Records from a collection
BEGIN

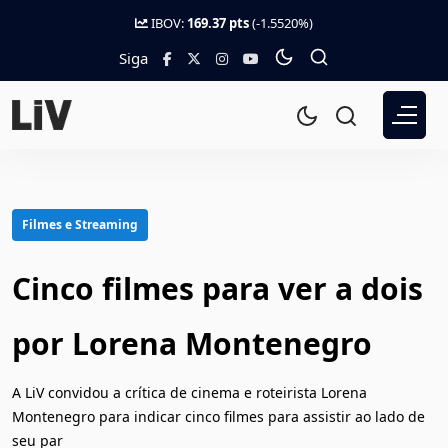
IBOV:
169.37 pts
(-1.5520%)
Siga
Filmes e Streaming
Cinco filmes para ver a dois
por Lorena Montenegro
A LiV convidou a crítica de cinema e roteirista Lorena
Montenegro para indicar cinco filmes para assistir ao lado de
seu par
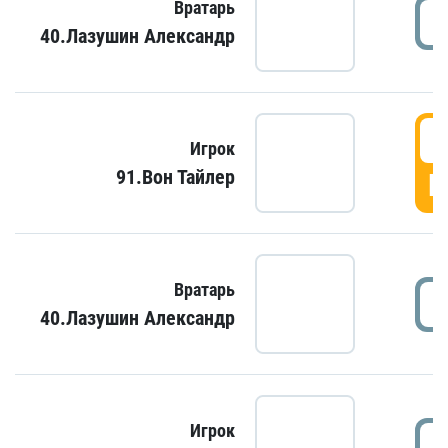
Вратарь
40.Лазушин Александр
Игрок
91.Вон Тайлер
Г
Вратарь
40.Лазушин Александр
Игрок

END

> **WORK INSTRUCTIONS**:
Full transcription without images: please go through the records and repeat them exactly.

> **RESPONSE TO THE EXERCISE**:
IBOV:
169.37 pts
(-1.5520%)
Siga
Filmes e Streaming
Cinco filmes para ver a dois
por Lorena Montenegro
A LiV convidou a crítica de cinema e roteirista Lorena
Montenegro para indicar cinco filmes para assistir ao lado de
seu par
Вратарь
40.Лазушин Александр
Игрок
91.Вон Тайлер
Г
Вратарь
40.Лазушин Александр
Игрок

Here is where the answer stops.